Stored items
^^^^^^^^
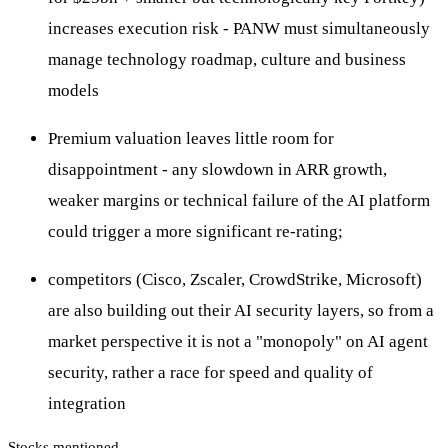
increases execution risk - PANW must simultaneously
manage technology roadmap, culture and business
models
Premium valuation leaves little room for
disappointment - any slowdown in ARR growth,
weaker margins or technical failure of the AI platform
could trigger a more significant re-rating;
competitors (Cisco, Zscaler, CrowdStrike, Microsoft)
are also building out their AI security layers, so from a
market perspective it is not a "monopoly" on AI agent
security, rather a race for speed and quality of
integration
Stocks mentioned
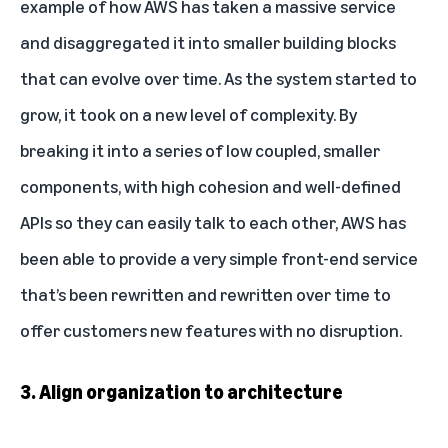
example of how AWS has taken a massive service
and disaggregated it into smaller building blocks
that can evolve over time. As the system started to
grow, it took on a new level of complexity. By
breaking it into a series of low coupled, smaller
components, with high cohesion and well-defined
APIs so they can easily talk to each other, AWS has
been able to provide a very simple front-end service
that’s been rewritten and rewritten over time to
offer customers new features with no disruption.
3. Align organization to architecture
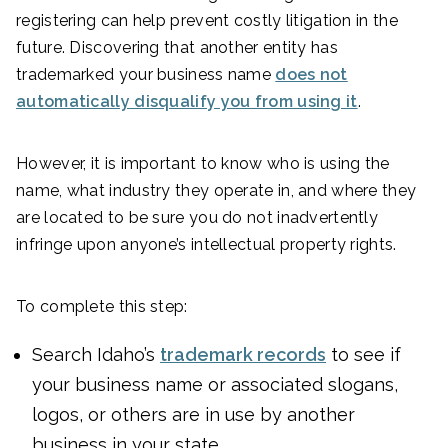
registering can help prevent costly litigation in the
future. Discovering that another entity has
trademarked your business name
does not
automatically disqualify you from using it
.
However, it is important to know who is using the
name, what industry they operate in, and where they
are located to be sure you do not inadvertently
infringe upon anyone’s intellectual property rights.
To complete this step:
Search Idaho’s
trademark records
to see if
your business name or associated slogans,
logos, or others are in use by another
business in your state.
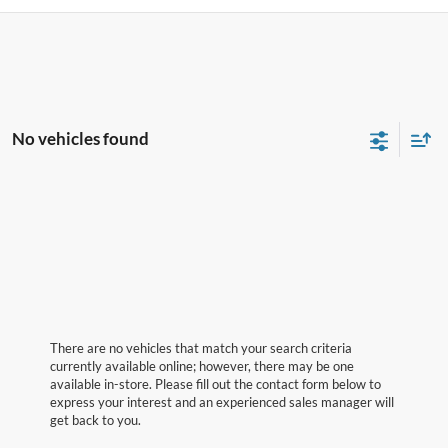
No vehicles found
There are no vehicles that match your search criteria
currently available online; however, there may be one
available in-store. Please fill out the contact form below to
express your interest and an experienced sales manager will
get back to you.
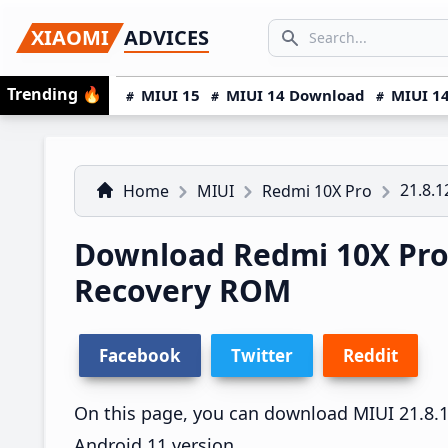
Skip
Skip
Skip
SEARCH...
XIAOMI
ADVICES
to
to
to
Search icon
primary
main
primary
Trending
🔥
MIUI 15
MIUI 14 Download
MIUI 14
navigation
content
sidebar
21.8.1
Home
MIUI
Redmi 10X Pro
Download Redmi 10X Pro 
Recovery ROM
Facebook
Twitter
Reddit
On this page, you can download MIUI 21.8.12
Android 11 version.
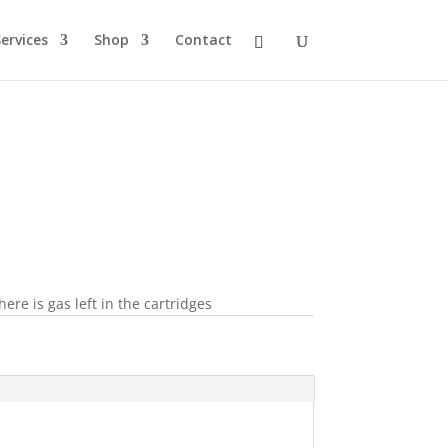
ervices
Shop
Contact
re is gas left in the cartridges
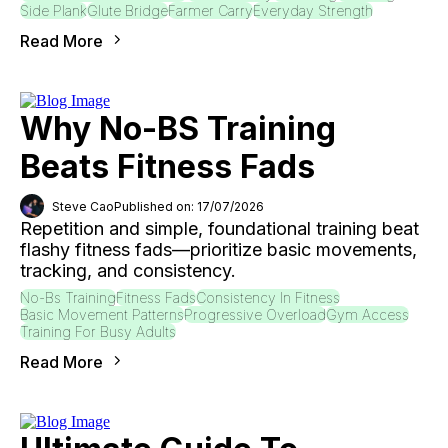
Side Plank
Glute Bridge
Farmer Carry
Everyday Strength
Read More
Why No-BS Training
Beats Fitness Fads
Steve Cao
Published on: 17/07/2026
Repetition and simple, foundational training beat
flashy fitness fads—prioritize basic movements,
tracking, and consistency.
No-Bs Training
Fitness Fads
Consistency In Fitness
Basic Movement Patterns
Progressive Overload
Gym Access
Training For Busy Adults
Read More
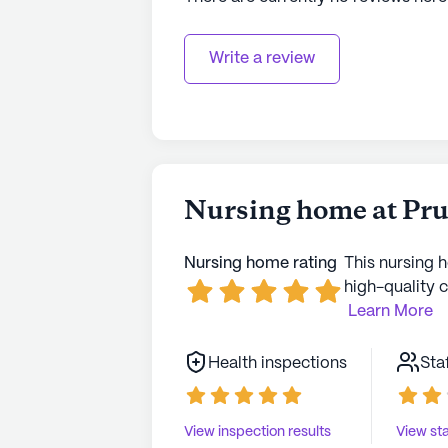
Write a review
Nursing home at Prui
Nursing home rating
This nursing 
high-quality c
Learn More
Health inspections
Sta
View inspection results
View sta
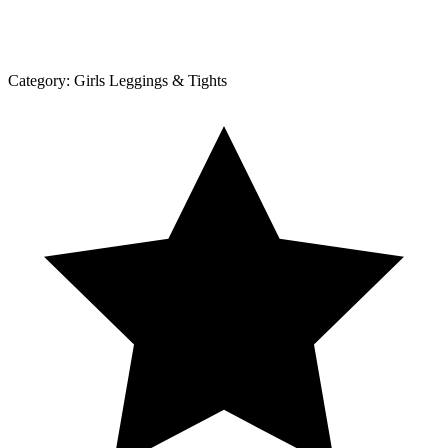
Category:
Girls Leggings & Tights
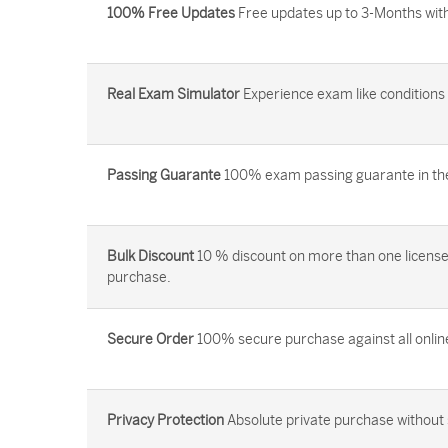
100% Free Updates
Free updates up to 3-Months with
Real Exam Simulator
Experience exam like conditions b
Passing Guarante
100% exam passing guarante in the 
Bulk Discount
10 % discount on more than one license
purchase.
Secure Order
100% secure purchase against all onlin
Privacy Protection
Absolute private purchase without 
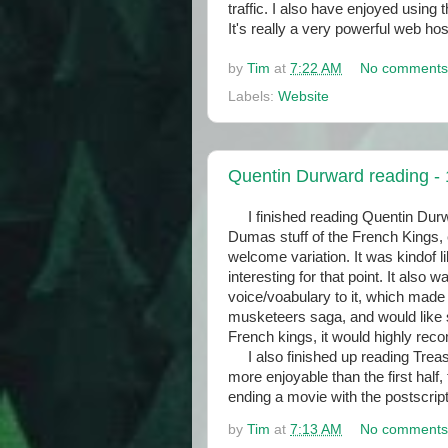
traffic. I also have enjoyed usin
It's really a very powerful web 
by
Tim
at
7:22 AM
No comments
Labels:
Website
Quentin Durward reading - 
I finished reading Quentin Durwa
Dumas stuff of the French Kings,
welcome variation. It was kindof
interesting for that point. It also w
voice/voabulary to it, which made i
musketeers saga, and would like s
French kings, it would highly r
I also finished up reading Treasu
more enjoyable than the first half
ending a movie with the postscrip
by
Tim
at
7:13 AM
No comments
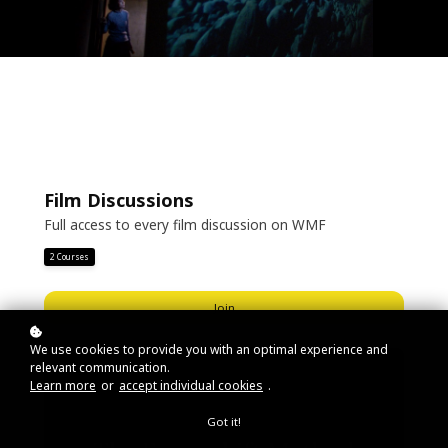
Film Discussions
Full access to every film discussion on WMF
2 Courses
Join
We use cookies to provide you with an optimal experience and
relevant communication.
Learn more
or
accept individual cookies
.
Got it!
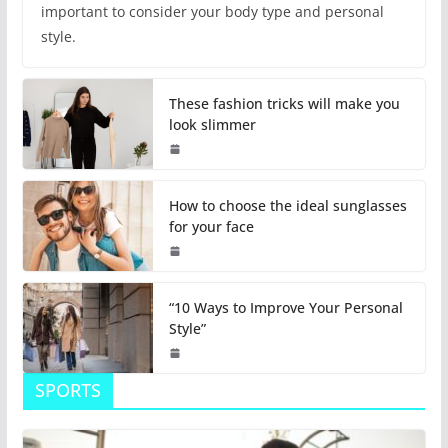
important to consider your body type and personal
style.
These fashion tricks will make you
look slimmer
How to choose the ideal sunglasses
for your face
“10 Ways to Improve Your Personal
Style”
SPORTS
^^^^^^^^
Request →
Can you copy out, word for word, the lines of the material from the one containing "important to consider" through the end of the material?

Reply →
important to consider your body type and personal
style.
These fashion tricks will make you
look slimmer
How to choose the ideal sunglasses
for your face
“10 Ways to Improve Your Personal
Style”
SPORTS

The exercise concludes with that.